Mai come in quest’occasione un documentario sta facendo parlare di sé e la coda lunga delle discussioni ha già portato a una causa giudiziaria che probabilmente continuerà a foraggiare il dibattito intorno a Leaving Neverland per gli anni a venire. A questo punto è bene capire chi è Michael Jackson, quali sono i fatti pregressi e, soprattutto, chiarire cosa aspettarsi e cosa non aspettarsi dal documentario HBO trasmesso in Italia da Canale 9 il 19 e il 20 marzo.

Michael Jackson è stato grande in un modo che oggi sarebbe impossibile essere, larger than life nel suo caso rischia di non rendere appieno la fama, il successo, l’adorazione di una superstar globale prima della globalizzazione, di un’artista con cui ogni capo di stato ha ambito essere ritratto insieme, di una celebrity che le altre celebrities hanno continuamente omaggiato, l’artista più venduto, il primo afroamericano ad avere un video (Billie Jean) in heavy rotation su MTV sfondando così il color cealing dell’emittente, e questo è un fatto da tenere sempre a mente perché Michael Jackson, nonostante le mutazioni evidenti e preoccupanti del suo aspetto a partire dal colore della pelle e le valutazioni che ne possiamo fare, è stato soprattutto un’artista afroamericano che ha polverizzato tutte barriere erette intorno agli artisti afroamericani. Michael Jackson era quindi anche americano, e anche questo è un dato ovvio ma tutt’altro che da sottostimare perché come dice Lawrence Wright “The worship of celebrity is the real american religion“: essere una star ha un peso ovunque, in America di più.

I precedenti

Poi, nel 1993, succede che Michael Jackson viene accusato di molestie sessuali da Evan Chandler, il dentista delle star, padre di Jordan all’epoca 12enne. Nessuno avrebbe voluto credere Jackson colpevole di un crimine così ripugnante ma il cantante, tra mille eccentricità e stranezze, nutriva una predilezione per il trascorrere gran parte del suo tempo libero proprio con i bambini, giocando, scherzando e dormendo con loro come un eterno Peter Pan nella sua personale Neverland ideata allo scopo. Alla luce delle accuse di molestie, il tipo di interazione tra la star e i bambini iniziò a non essere più considerato un’infantile bizzarria, ma una situazione ambigua e sinistra. L’azione legale non andò avanti, Jackson corrispose alla famiglia del bambino circa 25 milioni di dollari, ma l’accordo escludeva esplicitamente che fosse da intendersi come un’ammissione di colpa del cantante che da quel momento in poi continuò, legittimato dall’accordo stesso, a dirsi innocente.
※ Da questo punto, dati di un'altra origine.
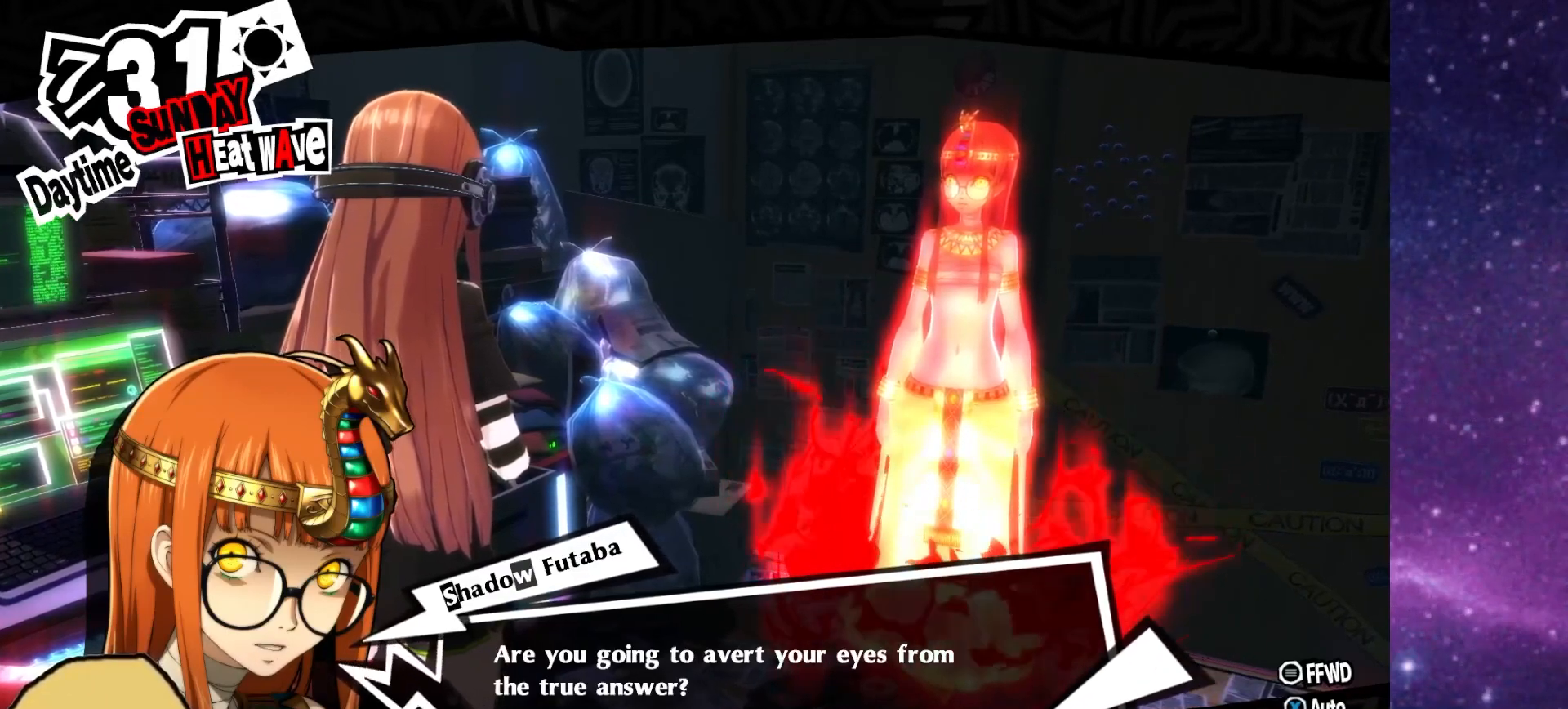
{"dt_ms": 500, "buttons": ["R1"], "left_stick": "center", "right_stick": "center", "events": [[17, "R1", "up"], [33, "L1", "down"], [150, "R1", "down"], [200, "L1", "up"], [250, "R1", "up"], [350, "L1", "down"], [433, "R1", "down"], [500, "L1", "up"]]}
Di questa soluzione Jackson dirà in seguito di essersi pentito, di aver accettato di pagare su pressione della Sony preoccupata delle ripercussioni sul tour. Adesso ci sono due modi di interpretare la vicenda: Michael Jackson ha pagato perché a processo sarebbe stata dimostrata la sua colpevolezza, oppure valutare l’episodio come un riuscitissimo tentativo di estorsione di un padre (pieno di debiti e non nuovo a pratiche truffaldine) che ha imbeccato il ragazzino, nessun genitore baratterebbe la giustizia per il proprio figlio in cambio di soldi. In ogni caso, una vicenda miserrima in cui si è discusso più della colpevolezza di Jackson o di Chandler che del reale stato del bambino.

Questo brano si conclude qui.